Bean’s wife died in November 2020. During one of their last conversations, Bean said, his wife asked him to “promise to take care of the kids.”
“I’ve realized that I think she meant to take care of all the kids—all the kids that you can impact, all the students,” he said.
Now, in addition to his own kids, Bean is taking care of 450,000 children as Orange County superintendent of schools.
Before switching careers and entering education, inspired by his wife, Bean had built a successful business. But eventually, he had an epiphany: He was not giving back to his community as his adoptive parents had done.
In 2024, he was sworn in as superintendent. In a full-circle moment, Geisinger, the teacher who had made Bean aware of his communication talents, was the one who swore him in.
As superintendent, Bean created the 5-3-1 Strategic Plan, which is built around five key initiatives, three objectives to support Orange County districts, and one big goal—all planned to be implemented by 2030.
The five key initiatives are enhancing career and technical education for vulnerable students, fostering emotional intelligence, integrating artificial intelligence, ensuring student and school safety, and innovation.

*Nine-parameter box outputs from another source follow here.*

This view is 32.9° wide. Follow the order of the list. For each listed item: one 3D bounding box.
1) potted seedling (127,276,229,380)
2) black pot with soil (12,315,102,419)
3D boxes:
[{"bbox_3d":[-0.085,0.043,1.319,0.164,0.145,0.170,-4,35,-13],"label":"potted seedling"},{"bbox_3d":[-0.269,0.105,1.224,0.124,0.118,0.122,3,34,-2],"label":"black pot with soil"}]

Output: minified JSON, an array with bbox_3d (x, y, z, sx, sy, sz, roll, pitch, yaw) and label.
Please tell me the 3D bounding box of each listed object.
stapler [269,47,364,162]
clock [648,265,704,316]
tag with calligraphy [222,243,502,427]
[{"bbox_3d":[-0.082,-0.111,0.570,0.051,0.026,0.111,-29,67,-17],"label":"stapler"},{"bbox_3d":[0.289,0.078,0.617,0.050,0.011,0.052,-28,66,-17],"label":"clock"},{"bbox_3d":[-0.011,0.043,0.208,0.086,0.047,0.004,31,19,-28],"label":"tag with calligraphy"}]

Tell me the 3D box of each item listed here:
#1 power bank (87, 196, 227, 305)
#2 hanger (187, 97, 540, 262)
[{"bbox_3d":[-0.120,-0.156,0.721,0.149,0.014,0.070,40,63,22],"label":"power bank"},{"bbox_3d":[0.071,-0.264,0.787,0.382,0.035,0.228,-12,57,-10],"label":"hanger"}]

The three support objectives include support for instruction and literacy, leadership support for districts and charters, and system support and specialized guidance.

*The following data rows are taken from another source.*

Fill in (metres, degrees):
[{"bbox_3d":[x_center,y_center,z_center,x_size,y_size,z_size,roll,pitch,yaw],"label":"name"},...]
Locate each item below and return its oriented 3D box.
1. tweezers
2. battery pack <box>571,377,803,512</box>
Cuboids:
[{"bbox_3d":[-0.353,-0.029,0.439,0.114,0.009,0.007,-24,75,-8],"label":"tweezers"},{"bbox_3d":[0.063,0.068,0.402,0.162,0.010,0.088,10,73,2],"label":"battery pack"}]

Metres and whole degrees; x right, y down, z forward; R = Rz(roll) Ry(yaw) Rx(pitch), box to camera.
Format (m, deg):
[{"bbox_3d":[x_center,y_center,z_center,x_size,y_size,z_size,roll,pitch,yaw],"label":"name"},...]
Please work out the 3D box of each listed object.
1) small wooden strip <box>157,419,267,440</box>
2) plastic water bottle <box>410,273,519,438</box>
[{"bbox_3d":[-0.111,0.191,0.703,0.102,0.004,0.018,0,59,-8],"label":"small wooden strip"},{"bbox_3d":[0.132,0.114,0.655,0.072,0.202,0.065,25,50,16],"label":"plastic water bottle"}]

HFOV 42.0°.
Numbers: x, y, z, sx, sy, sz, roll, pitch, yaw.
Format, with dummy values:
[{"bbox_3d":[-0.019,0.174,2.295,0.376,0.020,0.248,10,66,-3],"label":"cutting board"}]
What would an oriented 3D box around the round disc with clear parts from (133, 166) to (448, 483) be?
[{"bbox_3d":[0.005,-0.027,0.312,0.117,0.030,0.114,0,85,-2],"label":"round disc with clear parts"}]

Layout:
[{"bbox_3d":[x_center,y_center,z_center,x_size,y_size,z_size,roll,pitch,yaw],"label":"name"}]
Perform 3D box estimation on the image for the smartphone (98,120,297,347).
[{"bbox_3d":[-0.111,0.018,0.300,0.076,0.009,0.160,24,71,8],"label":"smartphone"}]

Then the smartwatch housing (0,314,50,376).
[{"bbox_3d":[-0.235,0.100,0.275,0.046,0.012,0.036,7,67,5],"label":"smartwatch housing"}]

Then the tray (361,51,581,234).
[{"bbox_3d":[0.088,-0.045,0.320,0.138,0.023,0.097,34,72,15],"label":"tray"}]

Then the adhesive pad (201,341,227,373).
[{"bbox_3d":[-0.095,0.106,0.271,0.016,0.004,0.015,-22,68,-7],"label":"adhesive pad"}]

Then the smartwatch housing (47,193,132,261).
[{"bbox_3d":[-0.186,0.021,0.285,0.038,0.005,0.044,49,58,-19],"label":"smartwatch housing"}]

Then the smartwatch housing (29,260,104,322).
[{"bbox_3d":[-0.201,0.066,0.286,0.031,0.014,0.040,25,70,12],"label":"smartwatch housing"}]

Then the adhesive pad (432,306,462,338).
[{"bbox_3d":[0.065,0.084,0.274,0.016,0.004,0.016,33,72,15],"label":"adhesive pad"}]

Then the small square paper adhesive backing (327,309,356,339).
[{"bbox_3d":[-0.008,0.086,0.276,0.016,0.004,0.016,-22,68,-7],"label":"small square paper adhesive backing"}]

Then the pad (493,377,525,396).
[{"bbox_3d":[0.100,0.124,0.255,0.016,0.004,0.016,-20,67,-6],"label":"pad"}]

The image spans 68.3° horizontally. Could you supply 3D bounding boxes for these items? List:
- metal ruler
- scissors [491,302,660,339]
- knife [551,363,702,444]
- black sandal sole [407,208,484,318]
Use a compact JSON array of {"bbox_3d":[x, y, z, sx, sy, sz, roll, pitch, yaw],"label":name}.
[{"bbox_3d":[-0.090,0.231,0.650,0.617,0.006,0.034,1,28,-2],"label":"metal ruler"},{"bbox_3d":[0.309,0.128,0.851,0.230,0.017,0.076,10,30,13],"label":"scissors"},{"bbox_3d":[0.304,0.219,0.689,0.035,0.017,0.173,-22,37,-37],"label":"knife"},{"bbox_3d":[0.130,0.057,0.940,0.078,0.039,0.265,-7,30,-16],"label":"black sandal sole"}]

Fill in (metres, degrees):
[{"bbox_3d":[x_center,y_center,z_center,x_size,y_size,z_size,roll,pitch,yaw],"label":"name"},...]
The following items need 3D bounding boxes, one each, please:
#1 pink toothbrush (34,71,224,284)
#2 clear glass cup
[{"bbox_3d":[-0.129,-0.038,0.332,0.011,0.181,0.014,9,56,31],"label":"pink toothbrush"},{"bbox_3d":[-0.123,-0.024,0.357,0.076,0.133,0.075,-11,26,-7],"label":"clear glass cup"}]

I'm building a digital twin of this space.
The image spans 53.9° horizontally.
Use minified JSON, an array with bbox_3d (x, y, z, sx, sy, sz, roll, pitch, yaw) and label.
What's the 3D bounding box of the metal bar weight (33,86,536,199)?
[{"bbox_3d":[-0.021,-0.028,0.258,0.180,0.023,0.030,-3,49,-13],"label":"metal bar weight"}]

“If we can all, no matter what side of the aisle you’re on, put students first, then we can leave the politics out of it,” Bean said. “When you have all this noise around you, all these political issues, all of these arguments about which approach is the best, then it just confuses our actual mission of putting students first.”
Bean said politics is getting in the way of how great educational leaders are chosen.
“We may be missing out on an individual that has brilliant ideas just because of their political affiliation,” he said.
“Because of politics, we may be missing out on a wonderful program. I’m a believer in school choice. If a charter school has an innovative approach, then let them approach education in that way if it’s a success for kids. But politics prevents that from happening.”